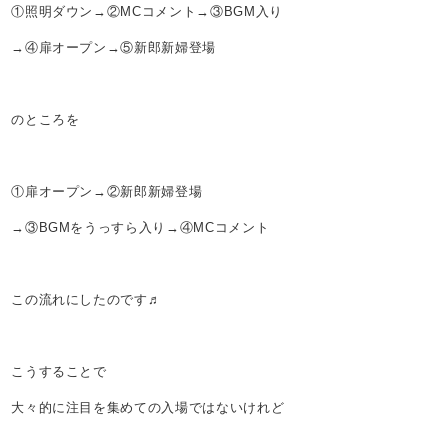
①照明ダウン→②MCコメント→③BGM入り
→④扉オープン→⑤新郎新婦登場
のところを
①扉オープン→②新郎新婦登場
→③BGMをうっすら入り→④MCコメント
この流れにしたのです♬
こうすることで
大々的に注目を集めての入場ではないけれど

### Goal of the exercise
Please copy the text from every row above word for word, leaving out the pictures.

### Written solution
①照明ダウン→②MCコメント→③BGM入り
→④扉オープン→⑤新郎新婦登場
のところを
①扉オープン→②新郎新婦登場
→③BGMをうっすら入り→④MCコメント
この流れにしたのです♬
こうすることで
大々的に注目を集めての入場ではないけれど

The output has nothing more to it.